You can accomplish this by using either of the below functions. I do NOT recommend doing this unless you observe a major generalization issue between training loss and validation. Freezing these layers is not ideal unless the batches are too unstable.

def freeze_bn(network):

    for name, module in network.named_modules():
        if isinstance(module, torch.nn.BatchNorm2d):
            module.eval()

def slow_bn(network, val=0.01):

    for name, module in network.named_modules():
        if isinstance(module, torch.nn.BatchNorm2d):
            module.momentum = val

Then you must add the function call (e.g., "slow_bn(rpn_net)") in train_rpn_3d.py at line 104 before beginning training AND later on around line 192 after validation finishes each cycle.
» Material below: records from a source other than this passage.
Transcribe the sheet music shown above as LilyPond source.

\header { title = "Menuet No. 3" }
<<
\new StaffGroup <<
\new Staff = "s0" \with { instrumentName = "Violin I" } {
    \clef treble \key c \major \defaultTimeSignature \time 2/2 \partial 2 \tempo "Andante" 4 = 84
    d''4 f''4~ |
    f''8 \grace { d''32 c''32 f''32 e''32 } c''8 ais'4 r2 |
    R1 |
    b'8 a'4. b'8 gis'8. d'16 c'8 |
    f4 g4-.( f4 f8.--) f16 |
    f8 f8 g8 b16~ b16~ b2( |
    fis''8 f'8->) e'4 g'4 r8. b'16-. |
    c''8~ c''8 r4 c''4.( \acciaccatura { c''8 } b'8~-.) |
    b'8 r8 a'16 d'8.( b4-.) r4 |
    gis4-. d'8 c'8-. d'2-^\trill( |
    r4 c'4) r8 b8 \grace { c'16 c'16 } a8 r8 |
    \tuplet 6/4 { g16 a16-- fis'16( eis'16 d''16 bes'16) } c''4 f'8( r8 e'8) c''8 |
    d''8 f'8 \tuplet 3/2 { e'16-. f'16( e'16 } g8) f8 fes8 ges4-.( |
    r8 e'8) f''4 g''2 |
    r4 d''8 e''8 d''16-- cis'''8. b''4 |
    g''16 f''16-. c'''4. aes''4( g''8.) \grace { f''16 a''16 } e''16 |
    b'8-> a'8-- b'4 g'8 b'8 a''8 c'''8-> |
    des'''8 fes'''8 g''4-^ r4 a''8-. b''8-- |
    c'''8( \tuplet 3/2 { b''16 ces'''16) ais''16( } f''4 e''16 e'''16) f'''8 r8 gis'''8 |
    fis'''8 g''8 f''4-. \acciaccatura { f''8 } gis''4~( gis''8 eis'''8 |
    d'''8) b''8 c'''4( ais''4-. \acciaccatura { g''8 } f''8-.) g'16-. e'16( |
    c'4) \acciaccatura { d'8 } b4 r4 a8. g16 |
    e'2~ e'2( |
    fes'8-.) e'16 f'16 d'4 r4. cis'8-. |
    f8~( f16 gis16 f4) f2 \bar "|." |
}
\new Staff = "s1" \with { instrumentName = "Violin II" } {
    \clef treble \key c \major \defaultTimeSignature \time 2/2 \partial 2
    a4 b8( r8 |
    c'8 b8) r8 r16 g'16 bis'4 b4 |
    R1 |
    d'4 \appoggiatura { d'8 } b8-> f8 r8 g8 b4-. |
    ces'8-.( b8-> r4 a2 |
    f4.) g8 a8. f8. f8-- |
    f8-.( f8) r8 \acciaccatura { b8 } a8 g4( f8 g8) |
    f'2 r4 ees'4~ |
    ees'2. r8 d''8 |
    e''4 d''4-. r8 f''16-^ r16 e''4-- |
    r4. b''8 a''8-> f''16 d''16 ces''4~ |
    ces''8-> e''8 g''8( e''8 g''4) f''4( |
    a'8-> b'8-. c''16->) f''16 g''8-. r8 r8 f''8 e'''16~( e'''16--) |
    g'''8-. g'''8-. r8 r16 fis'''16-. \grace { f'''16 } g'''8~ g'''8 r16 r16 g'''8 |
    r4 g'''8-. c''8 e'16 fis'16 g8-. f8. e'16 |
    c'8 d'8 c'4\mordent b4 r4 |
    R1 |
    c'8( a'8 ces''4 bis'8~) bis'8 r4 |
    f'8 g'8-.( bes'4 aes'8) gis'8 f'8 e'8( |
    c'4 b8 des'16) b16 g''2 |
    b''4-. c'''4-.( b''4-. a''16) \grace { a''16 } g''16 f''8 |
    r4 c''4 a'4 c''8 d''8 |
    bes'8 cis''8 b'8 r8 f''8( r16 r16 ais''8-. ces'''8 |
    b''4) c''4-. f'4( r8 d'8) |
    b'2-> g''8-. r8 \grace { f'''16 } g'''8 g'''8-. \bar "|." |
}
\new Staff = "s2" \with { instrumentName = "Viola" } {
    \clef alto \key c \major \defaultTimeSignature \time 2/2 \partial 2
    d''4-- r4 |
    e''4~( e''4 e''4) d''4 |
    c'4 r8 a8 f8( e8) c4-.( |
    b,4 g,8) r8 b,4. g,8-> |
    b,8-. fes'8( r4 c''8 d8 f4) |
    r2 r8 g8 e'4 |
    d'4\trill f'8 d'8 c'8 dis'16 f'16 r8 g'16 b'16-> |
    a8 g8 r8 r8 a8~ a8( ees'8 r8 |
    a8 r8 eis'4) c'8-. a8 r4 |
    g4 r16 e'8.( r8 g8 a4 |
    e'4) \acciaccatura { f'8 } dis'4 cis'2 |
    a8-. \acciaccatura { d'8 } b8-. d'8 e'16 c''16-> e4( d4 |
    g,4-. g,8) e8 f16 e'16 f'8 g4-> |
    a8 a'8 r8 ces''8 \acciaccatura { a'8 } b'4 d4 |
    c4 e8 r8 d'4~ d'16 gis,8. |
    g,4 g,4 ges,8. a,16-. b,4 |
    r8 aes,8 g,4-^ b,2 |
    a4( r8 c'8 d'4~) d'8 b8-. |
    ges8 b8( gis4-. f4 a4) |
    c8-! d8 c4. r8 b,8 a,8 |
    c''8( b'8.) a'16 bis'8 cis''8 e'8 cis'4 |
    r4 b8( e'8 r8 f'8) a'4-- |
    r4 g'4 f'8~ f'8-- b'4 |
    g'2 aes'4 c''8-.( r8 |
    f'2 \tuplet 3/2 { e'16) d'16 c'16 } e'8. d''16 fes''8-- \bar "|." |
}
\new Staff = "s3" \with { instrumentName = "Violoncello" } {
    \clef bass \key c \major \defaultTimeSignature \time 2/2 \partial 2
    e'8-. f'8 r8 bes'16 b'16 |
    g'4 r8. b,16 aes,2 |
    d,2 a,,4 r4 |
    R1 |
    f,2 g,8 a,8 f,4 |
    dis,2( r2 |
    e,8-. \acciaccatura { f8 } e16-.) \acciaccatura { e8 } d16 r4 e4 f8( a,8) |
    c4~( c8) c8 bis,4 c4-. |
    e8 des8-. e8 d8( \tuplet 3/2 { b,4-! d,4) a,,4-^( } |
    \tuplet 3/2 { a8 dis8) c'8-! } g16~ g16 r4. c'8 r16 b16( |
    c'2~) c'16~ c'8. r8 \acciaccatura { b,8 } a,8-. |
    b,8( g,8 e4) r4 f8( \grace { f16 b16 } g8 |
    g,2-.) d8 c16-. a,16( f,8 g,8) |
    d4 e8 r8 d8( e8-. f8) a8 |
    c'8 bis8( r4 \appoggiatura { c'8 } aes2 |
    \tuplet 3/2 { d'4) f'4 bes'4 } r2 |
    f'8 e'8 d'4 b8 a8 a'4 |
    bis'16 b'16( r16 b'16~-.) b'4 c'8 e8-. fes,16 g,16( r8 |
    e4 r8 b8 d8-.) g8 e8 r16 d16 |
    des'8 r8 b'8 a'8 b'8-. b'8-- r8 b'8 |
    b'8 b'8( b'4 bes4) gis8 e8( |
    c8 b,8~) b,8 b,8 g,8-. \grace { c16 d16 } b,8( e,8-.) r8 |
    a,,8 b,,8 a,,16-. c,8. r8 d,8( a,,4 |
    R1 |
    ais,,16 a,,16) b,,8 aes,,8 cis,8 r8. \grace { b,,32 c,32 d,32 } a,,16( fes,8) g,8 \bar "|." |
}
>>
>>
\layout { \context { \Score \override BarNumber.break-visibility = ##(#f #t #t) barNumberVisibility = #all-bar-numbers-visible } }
I am very thankful to you for helping. you did a great job.

I've attached examples for each ResNet18 and ResNet50 here. However, I have NOT tested them :)

Thanks for your great work! i have some problems about changing densenet121.i hope you can give me some advice.when i change the backbone from densenet121.features to resnet50 until layer4 and i change the self.base[-1].num_features in prop_feats to 2048 and i change the lr from 0.004 to 0.0005 and batch from 2 to 8 otherwise the training can't continue.But i got the results like this
[INFO]: 2021-12-10 22:11:39,653 test_iter 50000 2d car --> easy: 0.0007, mod: 0.0009, hard: 0.0012
[INFO]: 2021-12-10 22:11:39,654 test_iter 50000 gr car --> easy: 0.0002, mod: 0.0005, hard: 0.0005
[INFO]: 2021-12-10 22:11:39,655 test_iter 50000 3d car --> easy: 0.0001, mod: 0.0005, hard: 0.0005
[INFO]: 2021-12-10 22:11:39,656 test_iter 50000 2d pedestrian --> easy: 0.0152, mod: 0.0455, hard: 0.0455
[INFO]: 2021-12-10 22:11:39,656 test_iter 50000 gr pedestrian --> easy: 0.0012, mod: 0.0012, hard: 0.0012
[INFO]: 2021-12-10 22:11:39,657 test_iter 50000 3d pedestrian --> easy: 0.0012, mod: 0.0012, hard: 0.0012
[INFO]: 2021-12-10 22:11:39,658 test_iter 50000 2d cyclist --> easy: 0.0000, mod: 0.0000, hard: 0.0000
[INFO]: 2021-12-10 22:11:39,658 test_iter 50000 gr cyclist --> easy: 0.0000, mod: 0.0000, hard: 0.0000
[INFO]: 2021-12-10 22:11:39,659 test_iter 50000 3d cyclist --> easy: 0.0000, mod: 0.0000, hard: 0.0000
could you please give me some help?

I've attached examples for each ResNet18 and ResNet50 here. However, I have NOT tested them :)

i use the code provided by you.But when i run the train_rpn_3d.py ,it shows like this
iter: 250, acc (bg: 0.99, fg: 0.01, iou: nan), loss (bbox_3d: nan, cls: nan, iou: nan), misc (ry: nan, z: nan), dt: 0.34, eta: 4.7h
iter: 500, acc (bg: 1.00, fg: 0.00, iou: nan), loss (bbox_3d: nan, cls: nan, iou: nan), misc (ry: nan, z: nan), dt: 0.31, eta: 4.3h
iter: 750, acc (bg: 1.00, fg: 0.00, iou: nan), loss (bbox_3d: nan, cls: nan, iou: nan), misc (ry: nan, z: nan), dt: 0.30, eta: 4.1h
iter: 1000, acc (bg: 1.00, fg: 0.00, iou: nan), loss (bbox_3d: nan, cls: nan, iou: nan), misc (ry: nan, z: nan), dt: 0.29, eta: 4.0h
iter: 1250, acc (bg: 1.00, fg: 0.00, iou: nan), loss (bbox_3d: nan, cls: nan, iou: nan), misc (ry: nan, z: nan), dt: 0.28, eta: 3.8h
iter: 1500, acc (bg: 1.00, fg: 0.00, iou: nan), loss (bbox_3d: nan, cls: nan, iou: nan), misc (ry: nan, z: nan), dt: 0.30, eta: 4.0h
iter: 1750, acc (bg: 1.00, fg: 0.00, iou: nan), loss (bbox_3d: nan, cls: nan, iou: nan), misc (ry: nan, z: nan), dt: 0.29, eta: 3.9h
could you please give me somoe help?